Internally, LIMIX uses the hdf5 file format (http://www.hdfgroup.org) to handle genotype and phenotype data. This file format is flexible and supported by a number of data analysis tools, including R (e.g. rhdf5) and python (e.g. h5py, pandas or perl hdf5).
There is also a growing list of Bioinformatics tools and pipelines that build on hdf5:
Limix offers a simple conversion tool, which can be used to convert [plink]((http://pngu.mgh.harvard.edu/~purcell/plink/)binary files (.bed), csv files and 0,1,2 files, which can be generated using VCFtools.
limix_converter --outfile=./my_file.hdf5 --plink=./my_file
Note, the .bed ending is ommited. If the file my_file.hdf5 already exists, the genoytpe group (not the phenotypes) is deleted. An example plink file is included in the tutorial folder in "data/importer/genotype.(bed/bfam/bim)

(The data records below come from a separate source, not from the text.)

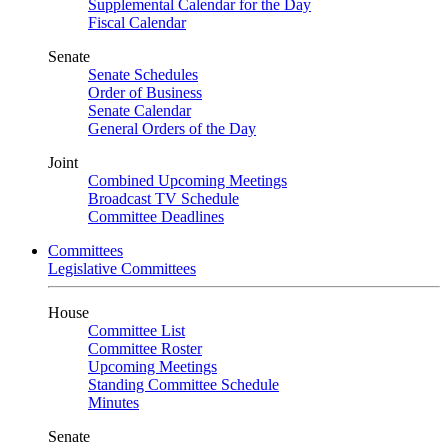
Supplemental Calendar for the Day
Fiscal Calendar
Senate
Senate Schedules
Order of Business
Senate Calendar
General Orders of the Day
Joint
Combined Upcoming Meetings
Broadcast TV Schedule
Committee Deadlines
Committees
Legislative Committees
House
Committee List
Committee Roster
Upcoming Meetings
Standing Committee Schedule
Minutes
Senate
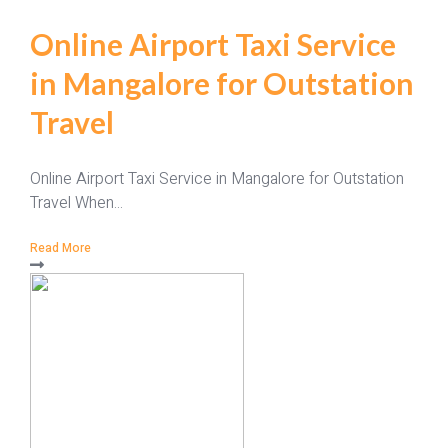
Online Airport Taxi Service
in Mangalore for Outstation
Travel
Online Airport Taxi Service in Mangalore for Outstation
Travel When...
Read More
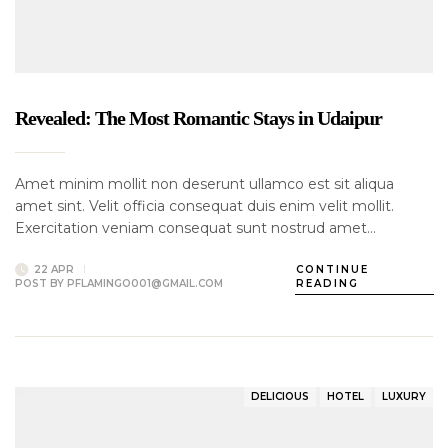
Revealed: The Most Romantic Stays in Udaipur
Amet minim mollit non deserunt ullamco est sit aliqua
amet sint. Velit officia consequat duis enim velit mollit.
Exercitation veniam consequat sunt nostrud amet…
22 APR
CONTINUE
POST BY
PFLAMINGO001@GMAIL.COM
READING
DELICIOUS
HOTEL
LUXURY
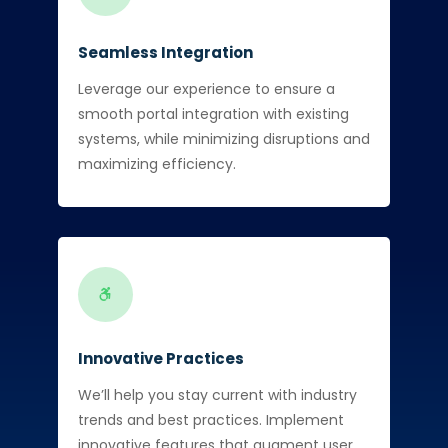
Seamless Integration
Leverage our experience to ensure a
smooth portal integration with existing
systems, while minimizing disruptions and
maximizing efficiency.
Innovative Practices
We’ll help you stay current with industry
trends and best practices. Implement
innovative features that augment user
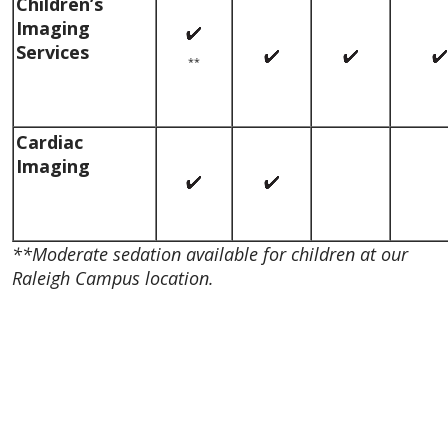
Children’s
Imaging
Services
**
Cardiac
Imaging
**Moderate sedation available for children at our
Raleigh Campus location.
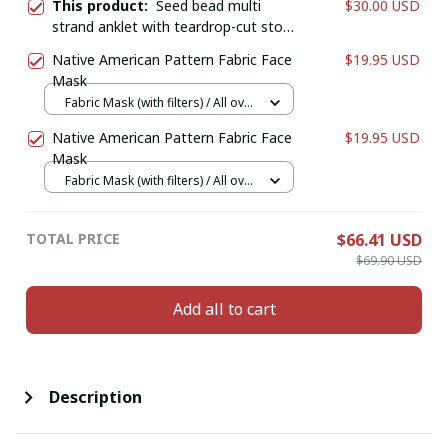
This product:
Seed bead multi
$30.00 USD
strand anklet with teardrop-cut stone
and natural clear quartz crystal point
Native American Pattern Fabric Face
$19.95 USD
and chip stone dangles.
Mask
Fabric Mask (with filters) / All over
print / 1 pcs + 1 filter
Native American Pattern Fabric Face
$19.95 USD
Mask
Fabric Mask (with filters) / All over
print / 1 pcs + 1 filter
TOTAL PRICE
$66.41 USD
$69.90 USD
Add all to cart
Description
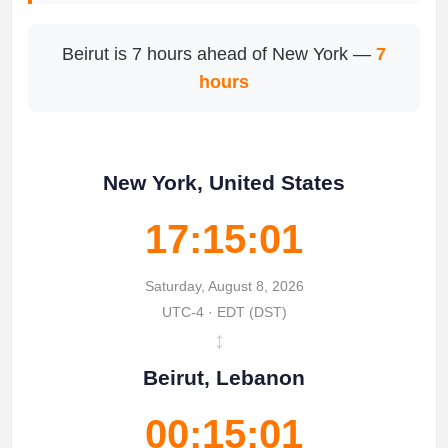
Beirut is 7 hours ahead of New York —
7
hours
New York, United States
17:15:01
Saturday, August 8, 2026
UTC-4 · EDT (DST)
↔
Beirut, Lebanon
00:15:01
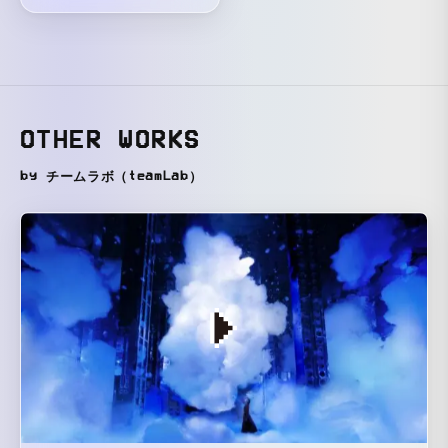
OTHER WORKS
by チームラボ（teamLab）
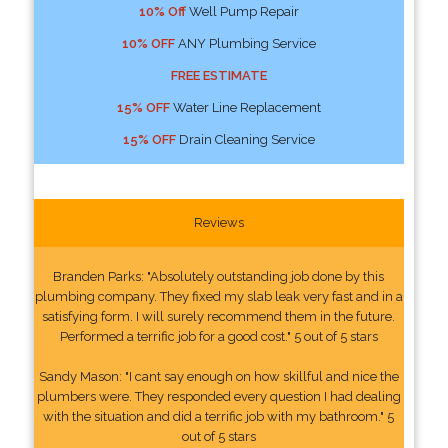
10% Off
Well Pump Repair
10% OFF
ANY Plumbing Service
FREE ESTIMATE
15% OFF
Water Line Replacement
15% OFF
Drain Cleaning Service
Reviews
Branden Parks: "Absolutely outstanding job done by this
plumbing company. They fixed my slab leak very fast and in a
satisfying form. I will surely recommend them in the future.
Performed a terrific job for a good cost." 5 out of 5 stars
Sandy Mason: "I cant say enough on how skillful and nice the
plumbers were. They responded every question I had dealing
with the situation and did a terrific job with my bathroom." 5
out of 5 stars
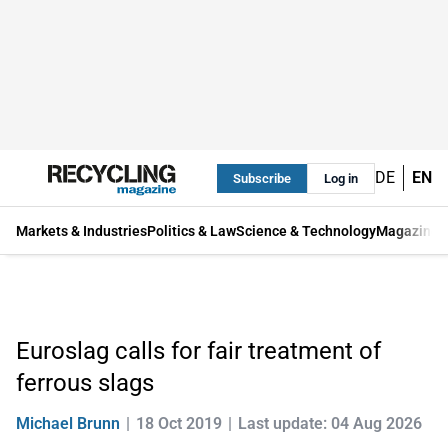
DE
EN
Subscribe
Log in
Markets & Industries
Politics & Law
Science & Technology
Magazine
Euroslag calls for fair treatment of
ferrous slags
Michael Brunn
18 Oct 2019
Last update: 04 Aug 2026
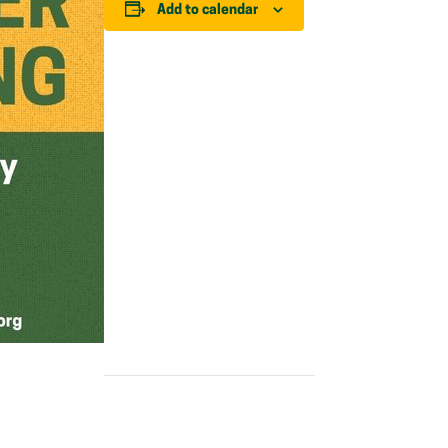
Add to calendar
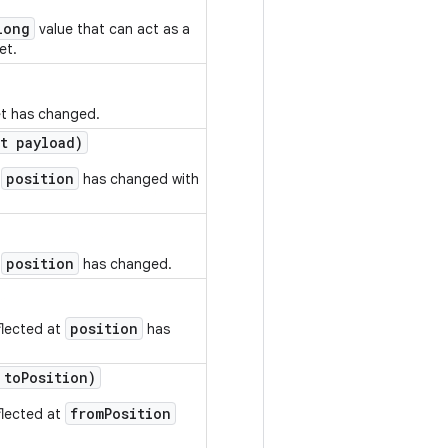
long
value that can act as a
et.
et has changed.
t payload)
position
t
has changed with
position
t
has changed.
position
flected at
has
 to
Position)
fromPosition
flected at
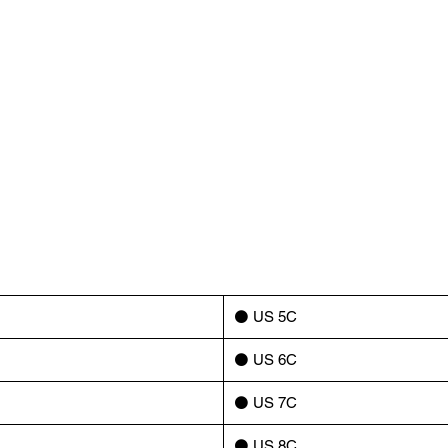
⚫️ US 5C
⚫️ US 6C
⚫️ US 7C
⚫️ US 8C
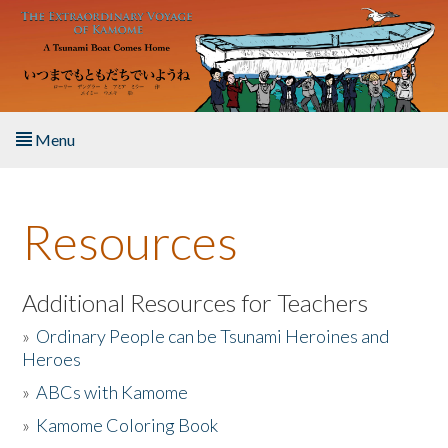
Skip to main content
Menu
Home
Resources
About the Book
Listen to the Book
Additional Resources for Teachers
»
Ordinary People can be Tsunami Heroines and
Activities
Heroes
»
ABCs with Kamome
The Story & Student Exchange
»
Kamome Coloring Book
Resources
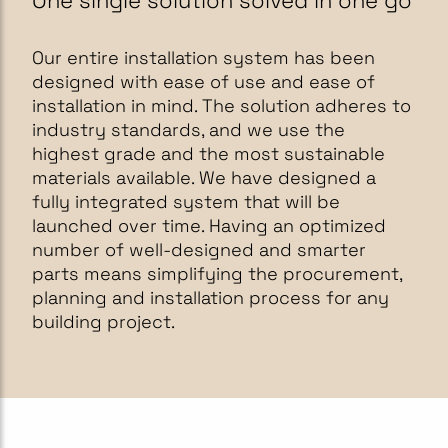
One single solution solved in one go
Our entire installation system has been
designed with ease of use and ease of
installation in mind. The solution adheres to
industry standards, and we use the
highest grade and the most sustainable
materials available. We have designed a
fully integrated system that will be
launched over time. Having an optimized
number of well-designed and smarter
parts means simplifying the procurement,
planning and installation process for any
building project.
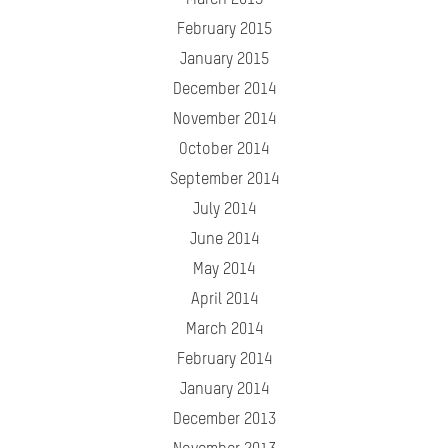
March 2015
February 2015
January 2015
December 2014
November 2014
October 2014
September 2014
July 2014
June 2014
May 2014
April 2014
March 2014
February 2014
January 2014
December 2013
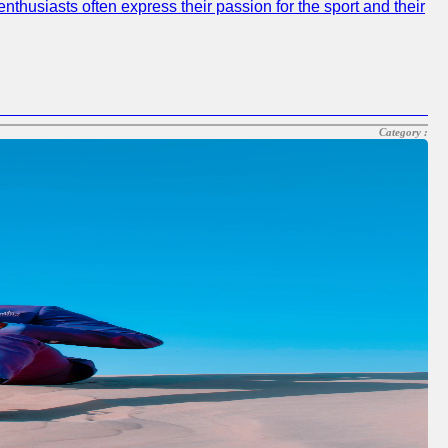
nthusiasts often express their passion for the sport and their
Category :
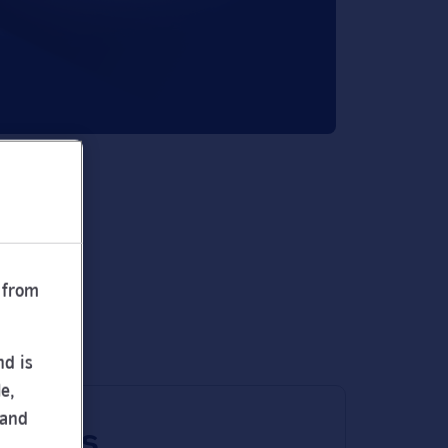
 from
nd is
e,
 and
 times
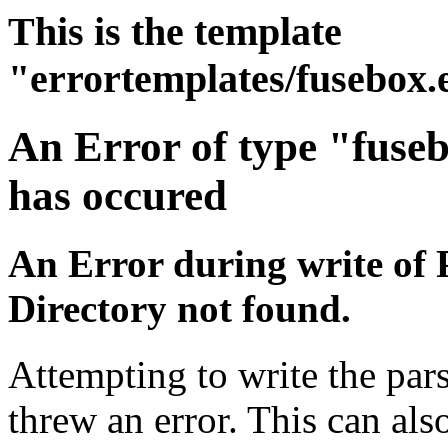
This is the template
"errortemplates/fusebox.
An Error of type "fuse
has occured
An Error during write of 
Directory not found.
Attempting to write the pars
threw an error. This can also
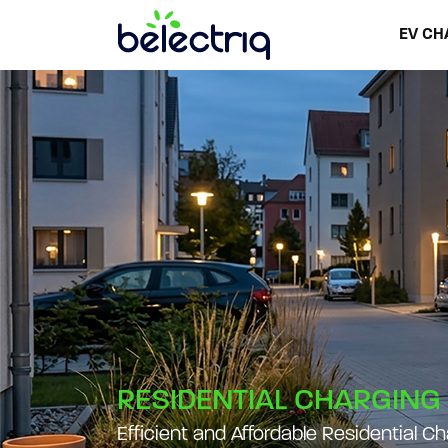
EV CH
RESIDENTIAL CHARGING
Efficient and Affordable Residential C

VCF files need first to be converted into a G012 file. This can be achieved via vcftools:
vcftools --vcf INFILE --012 --out OUTFILE
If the vcf file is .gz compressed, you need to call
vcftools --vcfgz INFILE --012 --out OUTFILE
Subsequently, the file can be imported into a LIMX hdf5 file, using:
limix_converter --outfile=./my_file.hdf5 --g012=./OUTFILE
Note again that the endings are ommited. VCFtools will require several files in the export statement and both limix_converter and vcftools assume that any file ending is ommitted. An example vcf file is included in the tutorial folder in "data/importer/vcf_sample.vcf.gz.
limix_converter --outfile=./my_file.hdf5 -csv=./phenotype_sample.csv
Note, the phenotype file is expected to be in the format [samples (rows) x phenotypes (columns)], including column headers (phenotype IDs) and rowheader (sample IDs). An example CSV file is included in the tutorials folder in "data/importer/phenotype.csv".